TRY IT :: For the data below, transcribe the part that opens with the line containing "licencję na wykonywanie krajowego transportu" and closes with the line containing "šios srities lyderius", exactly and with no pictures.
*** Block opens ***
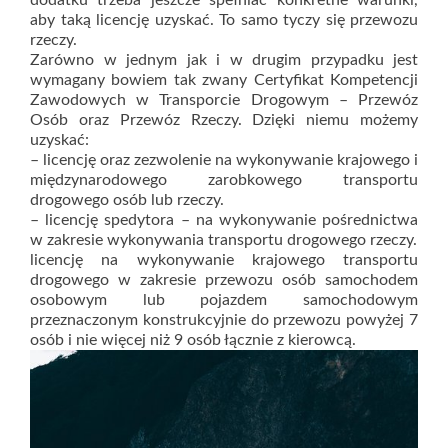
dodatku trzeba jeszcze spełniać konkretne warunki,
aby taką licencję uzyskać. To samo tyczy się przewozu
rzeczy.
Zarówno w jednym jak i w drugim przypadku jest
wymagany bowiem tak zwany Certyfikat Kompetencji
Zawodowych w Transporcie Drogowym – Przewóz
Osób oraz Przewóz Rzeczy. Dzięki niemu możemy
uzyskać:
– licencję oraz zezwolenie na wykonywanie krajowego i
międzynarodowego zarobkowego transportu
drogowego osób lub rzeczy.
– licencję spedytora – na wykonywanie pośrednictwa
w zakresie wykonywania transportu drogowego rzeczy.
licencję na wykonywanie krajowego transportu
drogowego w zakresie przewozu osób samochodem
osobowym lub pojazdem samochodowym
przeznaczonym konstrukcyjnie do przewozu powyżej 7
osób i nie więcej niż 9 osób łącznie z kierowcą.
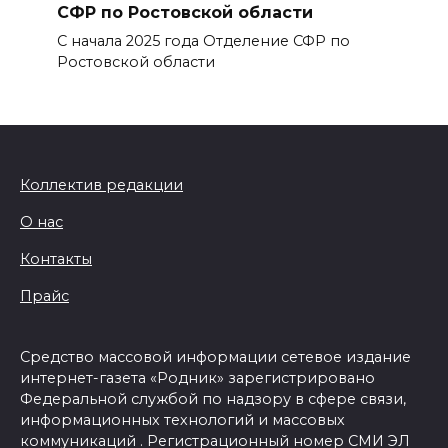
СФР по Ростовской области
С начала 2025 года Отделение СФР по
Ростовской области
Коллектив редакции
О нас
Контакты
Прайс
Средство массовой информации сетевое издание
интернет-газета «Родник» зарегистрировано
Федеральной службой по надзору в сфере связи,
информационных технологий и массовых
коммуникаций . Регистрационный номер СМИ ЭЛ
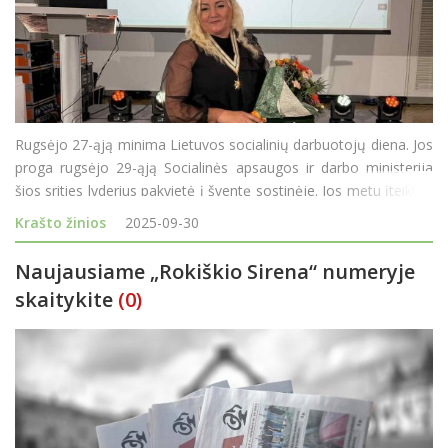
Rugsėjo 27-ąją minima Lietuvos socialinių darbuotojų diena. Jos
proga rugsėjo 29-ąją Socialinės apsaugos ir darbo ministerija
šios srities lyderius pakvietė į šventę sostinėje. Jos metu įteiktos
„Gerumo žvaigždės“ – aukščiausias Socialinės apsaugos ir darbo
Krašto žinios
2025-09-30
min
Naujausiame „Rokiškio Sirena“ numeryje
skaitykite
(0)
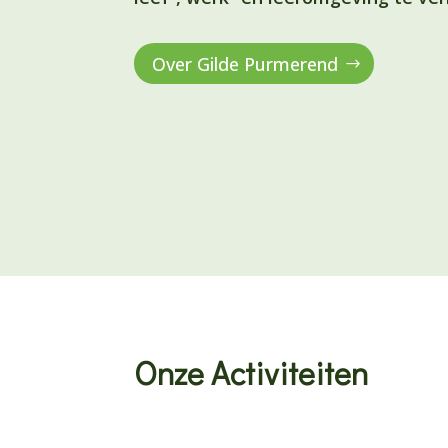
Over Gilde Purmerend
Onze Activiteiten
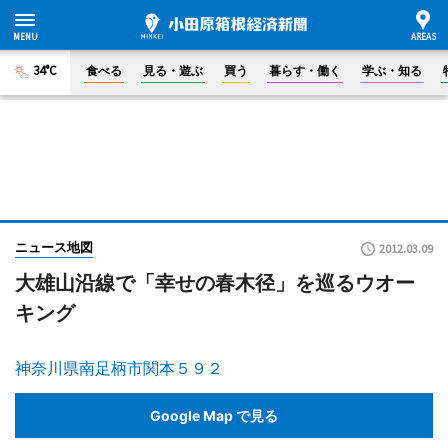
34°C
食べる
見る・遊ぶ
買う
暮らす・働く
学ぶ・知る
ニュース地図
2012.03.09
大雄山沿線で「幸せの春木径」を巡るウオー
キング
神奈川県南足柄市関本５９２
Google Map で見る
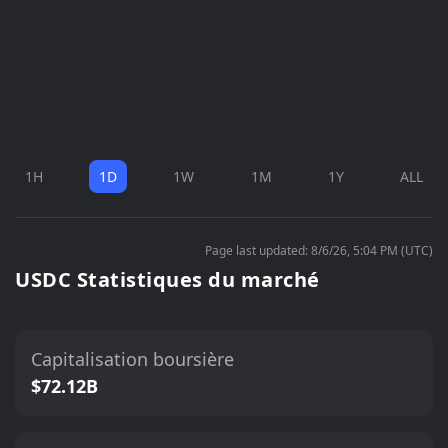
1H
1D
1W
1M
1Y
ALL
Page last updated: 8/6/26, 5:04 PM (UTC)
USDC Statistiques du marché
Capitalisation boursière
$72.12B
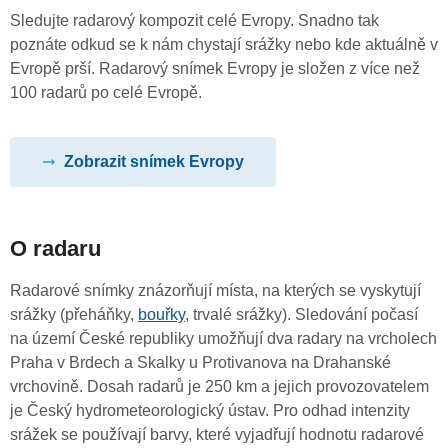
Sledujte radarový kompozit celé Evropy. Snadno tak
poznáte odkud se k nám chystají srážky nebo kde aktuálně v
Evropě prší. Radarový snímek Evropy je složen z více než
100 radarů po celé Evropě.
Zobrazit snímek Evropy
O radaru
Radarové snímky znázorňují místa, na kterých se vyskytují
srážky (přeháňky,
bouřky
, trvalé srážky). Sledování počasí
na území České republiky umožňují dva radary na vrcholech
Praha v Brdech a Skalky u Protivanova na Drahanské
vrchovině. Dosah radarů je 250 km a jejich provozovatelem
je Český hydrometeorologický ústav. Pro odhad intenzity
srážek se používají barvy, které vyjadřují hodnotu radarové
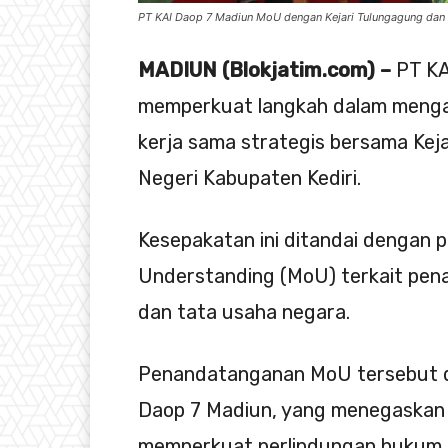
PT KAI Daop 7 Madiun MoU dengan Kejari Tulungagung dan K
MADIUN (Blokjatim.com) –
PT KA
memperkuat langkah dalam menga
kerja sama strategis bersama Ke
Negeri Kabupaten Kediri.
Kesepakatan ini ditandai denga
Understanding (MoU) terkait pen
dan tata usaha negara.
Penandatanganan MoU tersebut di
Daop 7 Madiun, yang menegaskan 
memperkuat perlindungan hukum at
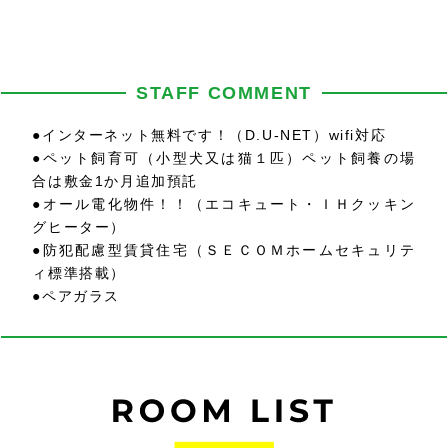
STAFF COMMENT
●インターネット無料です！（D.U-NET）wifi対応
●ペット飼育可（小型犬又は猫１匹）ペット飼養の場
合は敷金1か月追加預託
●オール電化物件！！（エコキュート・ＩＨクッキン
グヒーター）
●防犯配慮型賃貸住宅（ＳＥＣＯＭホームセキュリテ
ィ標準搭載）
●ペアガラス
*** Block closes ***
WRITTEN SOLUTION ::
licencję na wykonywanie krajowego transportu
drogowego w zakresie przewozu osób samochodem
osobowym lub pojazdem samochodowym
przeznaczonym konstrukcyjnie do przewozu powyżej 7
osób i nie więcej niż 9 osób łącznie z kierowcą.
СФР по Ростовской области
С начала 2025 года Отделение СФР по
Ростовской области
Коллектив редакции
О нас
Контакты
Прайс
Средство массовой информации сетевое издание
интернет-газета «Родник» зарегистрировано
Федеральной службой по надзору в сфере связи,
информационных технологий и массовых
коммуникаций . Регистрационный номер СМИ ЭЛ
Rugsėjo 27-ąją minima Lietuvos socialinių darbuotojų diena. Jos
proga rugsėjo 29-ąją Socialinės apsaugos ir darbo ministerija
šios srities lyderius pakvietė į šventę sostinėje. Jos metu įteiktos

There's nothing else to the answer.